Maybe you're only thinking about religious people who would have encountered this one in such a context?

I don't frequent any so I am clueless, but if true I would suspect there could be more than correlation to the aptitude to use words without meaning and religiosity.

2 comments

The vast majority of people learn the definition of words by hearing them used in context repeatedly. Very few people look up the definition of words, and nobody looks up the definition of most words they know.

In this case I doubt many people have heard the word "synoptic" in any other context. That makes it a rather meaningless word.

>In this case I doubt many people have heard the word "synoptic" in any other context. That makes it a rather meaningless word.

This and that's sorta what I found interesting, most people don't realize a word they've only heard in the context of religion actually has a definition outside of, and predating, that context and that definition more or less explains the religious usage.

I know when I first heard it, my mind went to "canopic jars". Canopic is from Canopus, a name from Greek mythology. I mean, who's to say that there wasn't a guy or place named Synoptus? The Nicene Creed is named after the Council of Nicea, which took place in the city of the same name.
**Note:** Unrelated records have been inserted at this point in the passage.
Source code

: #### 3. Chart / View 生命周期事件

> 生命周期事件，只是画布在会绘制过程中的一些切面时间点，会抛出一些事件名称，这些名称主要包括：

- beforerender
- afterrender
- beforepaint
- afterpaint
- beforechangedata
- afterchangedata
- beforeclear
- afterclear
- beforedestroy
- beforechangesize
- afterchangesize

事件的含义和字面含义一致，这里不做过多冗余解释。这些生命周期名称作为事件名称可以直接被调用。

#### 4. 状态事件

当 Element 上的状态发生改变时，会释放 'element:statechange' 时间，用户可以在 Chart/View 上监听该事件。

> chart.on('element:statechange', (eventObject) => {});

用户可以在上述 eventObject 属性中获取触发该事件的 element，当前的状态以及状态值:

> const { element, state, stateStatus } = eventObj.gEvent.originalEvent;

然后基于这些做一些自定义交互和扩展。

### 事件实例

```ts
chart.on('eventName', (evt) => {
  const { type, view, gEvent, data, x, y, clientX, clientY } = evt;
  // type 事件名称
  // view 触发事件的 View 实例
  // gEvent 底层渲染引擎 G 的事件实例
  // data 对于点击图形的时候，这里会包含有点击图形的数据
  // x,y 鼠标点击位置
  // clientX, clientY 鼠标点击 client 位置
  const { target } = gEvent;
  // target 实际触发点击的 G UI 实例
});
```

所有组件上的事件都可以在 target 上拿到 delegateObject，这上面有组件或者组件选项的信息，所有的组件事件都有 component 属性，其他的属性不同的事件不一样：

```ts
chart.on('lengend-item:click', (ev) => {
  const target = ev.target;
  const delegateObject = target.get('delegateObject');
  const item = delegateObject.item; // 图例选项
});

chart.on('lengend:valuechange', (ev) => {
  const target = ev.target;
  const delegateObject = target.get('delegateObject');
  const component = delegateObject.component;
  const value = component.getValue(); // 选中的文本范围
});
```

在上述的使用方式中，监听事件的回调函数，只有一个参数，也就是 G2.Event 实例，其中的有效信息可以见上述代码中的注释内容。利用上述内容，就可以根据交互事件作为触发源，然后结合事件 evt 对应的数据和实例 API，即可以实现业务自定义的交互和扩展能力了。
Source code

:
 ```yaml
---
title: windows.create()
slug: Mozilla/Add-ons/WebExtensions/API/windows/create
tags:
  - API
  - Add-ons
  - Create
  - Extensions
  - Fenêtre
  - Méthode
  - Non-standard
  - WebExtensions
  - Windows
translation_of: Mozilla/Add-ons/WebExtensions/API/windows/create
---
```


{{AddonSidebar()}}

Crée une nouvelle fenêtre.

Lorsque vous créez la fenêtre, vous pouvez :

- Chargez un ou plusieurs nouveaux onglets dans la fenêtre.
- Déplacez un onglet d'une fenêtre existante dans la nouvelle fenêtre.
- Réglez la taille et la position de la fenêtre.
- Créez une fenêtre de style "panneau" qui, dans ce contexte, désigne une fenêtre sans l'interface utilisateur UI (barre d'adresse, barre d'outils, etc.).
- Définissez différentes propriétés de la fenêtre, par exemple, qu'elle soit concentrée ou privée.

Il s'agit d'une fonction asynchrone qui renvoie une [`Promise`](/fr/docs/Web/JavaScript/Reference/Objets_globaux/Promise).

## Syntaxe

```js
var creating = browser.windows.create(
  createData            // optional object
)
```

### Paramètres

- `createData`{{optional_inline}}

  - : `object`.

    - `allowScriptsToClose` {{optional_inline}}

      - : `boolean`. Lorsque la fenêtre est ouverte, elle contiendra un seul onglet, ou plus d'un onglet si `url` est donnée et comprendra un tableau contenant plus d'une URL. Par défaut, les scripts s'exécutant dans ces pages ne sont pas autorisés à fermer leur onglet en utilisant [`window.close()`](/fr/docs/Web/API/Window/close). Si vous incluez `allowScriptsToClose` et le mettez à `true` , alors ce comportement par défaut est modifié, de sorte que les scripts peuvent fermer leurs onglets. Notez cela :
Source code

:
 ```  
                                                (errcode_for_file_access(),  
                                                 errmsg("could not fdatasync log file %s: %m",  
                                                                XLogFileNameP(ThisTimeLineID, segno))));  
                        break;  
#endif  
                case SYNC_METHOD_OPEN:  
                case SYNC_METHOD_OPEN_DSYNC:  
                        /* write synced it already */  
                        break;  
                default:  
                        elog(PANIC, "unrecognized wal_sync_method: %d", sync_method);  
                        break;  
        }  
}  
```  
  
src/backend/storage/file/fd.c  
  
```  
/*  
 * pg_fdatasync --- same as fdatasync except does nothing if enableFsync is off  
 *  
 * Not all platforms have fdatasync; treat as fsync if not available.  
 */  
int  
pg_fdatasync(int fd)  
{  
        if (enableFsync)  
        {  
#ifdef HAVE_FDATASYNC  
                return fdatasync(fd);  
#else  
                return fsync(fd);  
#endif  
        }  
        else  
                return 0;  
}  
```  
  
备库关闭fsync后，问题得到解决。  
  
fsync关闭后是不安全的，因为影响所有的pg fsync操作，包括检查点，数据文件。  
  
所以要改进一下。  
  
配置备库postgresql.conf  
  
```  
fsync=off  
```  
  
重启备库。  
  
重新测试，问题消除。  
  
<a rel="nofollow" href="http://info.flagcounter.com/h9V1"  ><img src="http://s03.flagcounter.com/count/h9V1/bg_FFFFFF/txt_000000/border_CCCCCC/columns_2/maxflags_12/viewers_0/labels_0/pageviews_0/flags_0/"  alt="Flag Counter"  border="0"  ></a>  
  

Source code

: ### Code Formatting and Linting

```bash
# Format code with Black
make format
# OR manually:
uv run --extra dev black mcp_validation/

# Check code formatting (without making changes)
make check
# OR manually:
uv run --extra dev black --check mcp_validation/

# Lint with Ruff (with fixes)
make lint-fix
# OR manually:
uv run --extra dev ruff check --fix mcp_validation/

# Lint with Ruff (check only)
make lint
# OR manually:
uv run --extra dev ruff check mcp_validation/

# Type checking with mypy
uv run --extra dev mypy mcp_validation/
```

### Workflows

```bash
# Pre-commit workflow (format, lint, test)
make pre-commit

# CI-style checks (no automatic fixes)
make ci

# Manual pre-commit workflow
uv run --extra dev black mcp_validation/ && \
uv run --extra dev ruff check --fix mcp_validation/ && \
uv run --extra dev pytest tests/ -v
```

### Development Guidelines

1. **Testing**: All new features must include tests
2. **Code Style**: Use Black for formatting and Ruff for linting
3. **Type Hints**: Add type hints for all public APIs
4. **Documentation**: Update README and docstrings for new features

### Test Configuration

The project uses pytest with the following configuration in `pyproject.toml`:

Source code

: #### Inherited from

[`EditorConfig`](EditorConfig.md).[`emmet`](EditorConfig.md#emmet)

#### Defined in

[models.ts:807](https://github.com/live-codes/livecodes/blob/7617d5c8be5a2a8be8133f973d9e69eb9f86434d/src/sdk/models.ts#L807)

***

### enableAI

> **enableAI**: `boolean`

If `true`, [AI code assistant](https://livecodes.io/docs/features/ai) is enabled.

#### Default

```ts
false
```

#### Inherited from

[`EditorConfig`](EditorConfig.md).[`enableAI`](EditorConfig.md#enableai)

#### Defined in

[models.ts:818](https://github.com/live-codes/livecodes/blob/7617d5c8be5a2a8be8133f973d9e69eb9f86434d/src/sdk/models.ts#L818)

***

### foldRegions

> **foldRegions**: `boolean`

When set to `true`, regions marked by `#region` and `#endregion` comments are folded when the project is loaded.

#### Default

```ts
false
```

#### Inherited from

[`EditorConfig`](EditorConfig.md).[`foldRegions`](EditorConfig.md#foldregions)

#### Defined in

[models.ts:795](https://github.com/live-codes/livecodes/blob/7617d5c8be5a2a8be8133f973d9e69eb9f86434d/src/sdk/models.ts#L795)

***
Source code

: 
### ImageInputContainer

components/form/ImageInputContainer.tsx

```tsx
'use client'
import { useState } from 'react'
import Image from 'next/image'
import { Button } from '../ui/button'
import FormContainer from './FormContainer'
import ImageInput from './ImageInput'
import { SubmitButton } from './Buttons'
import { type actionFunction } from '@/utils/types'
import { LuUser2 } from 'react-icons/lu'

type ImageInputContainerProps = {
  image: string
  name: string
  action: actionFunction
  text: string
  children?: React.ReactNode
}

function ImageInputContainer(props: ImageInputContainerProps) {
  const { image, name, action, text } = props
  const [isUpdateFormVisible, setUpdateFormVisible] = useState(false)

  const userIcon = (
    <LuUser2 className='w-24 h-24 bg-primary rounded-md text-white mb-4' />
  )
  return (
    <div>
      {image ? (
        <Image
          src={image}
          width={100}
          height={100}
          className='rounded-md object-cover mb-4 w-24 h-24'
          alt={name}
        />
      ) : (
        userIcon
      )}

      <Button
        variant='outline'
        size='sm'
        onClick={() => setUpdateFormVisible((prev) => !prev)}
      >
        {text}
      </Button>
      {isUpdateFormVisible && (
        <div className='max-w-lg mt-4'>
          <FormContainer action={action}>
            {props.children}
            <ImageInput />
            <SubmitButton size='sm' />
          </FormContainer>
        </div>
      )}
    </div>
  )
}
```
The fact that synopsis is a Greek word makes it even harder to discern because a lot of names and terms of early Christianity are Greek, just as much as Latin names and terms come along later. I don't think it's a religious thing at all. I think it's going to be common to anything that has a lot of terminology that is rooted in a foreign language and culture.

>"The vast majority of people" would use words without thinking they have etymology and meaning?

That mostly seems to be true whenever you talk to people who don't specifically have some interest in linguistics.

>Maybe you're only thinking about religious people who would have encountered this one in such a context?

Yeah, presumably the original questioner (and myself because it's not something I've ever given much thought towards) didn't realize synoptic had a definition outside of religion, because knowing the definition would have answered their question.

> knowing the definition would have answered their question.

This is often untrue, though—words will evolve along parallel tracks and often diverge quite significantly in how they're used across different contexts. In those cases the homonyms make for fun etymological deep dives but don't help much for deriving the specialized meaning from the more general one.

>This is often untrue, though—words will evolve along parallel tracks and often diverge quite significantly in how they're used across different contexts.

Sure that happens, but mostly when they are borrowed from language to language. Mostly in the english language, if you have a situation where you have synopsis and synoptic, it's more often than or not that they are different forms of the same word or closely related. I think it doesn't immediately register for people because those 'sis' words from Greek origin aren't used a ton in general speech. Genesis and genetic is a similar situation that many people probably don't realize they are related unless they are familiar with abiogenesis or such from science.

> it's more often than or not that they are different forms of the same word or closely related

Correct, but what I'm saying is that frequently etymologies are nothing more than fun exercises that would actually mislead you as to the modern definition because the word has changed so much. In those cases it's amusing to identify the shared root but you should be careful about blindly translating from one to the other. The original sense is often somewhere in the middle of the two modern meanings.

Taking your example of Genesis: if I know that Genesis means "the first book in the Bible" that doesn't help me derive the definition of "genetic" all by itself. Likewise if I know the "genetic" means "relating to the structures that encode traits in living organisms", I won't be able to arrive at "the first book in the Bible". At best I might come up with some folk etymology explaining that Genesis has to do with life, which is close but not fully accurate.

The correct understanding of the shared root of "creation" is only possible if you understand both concepts and triangulate to what they have in common. It cannot be derived from only one of the two definitions.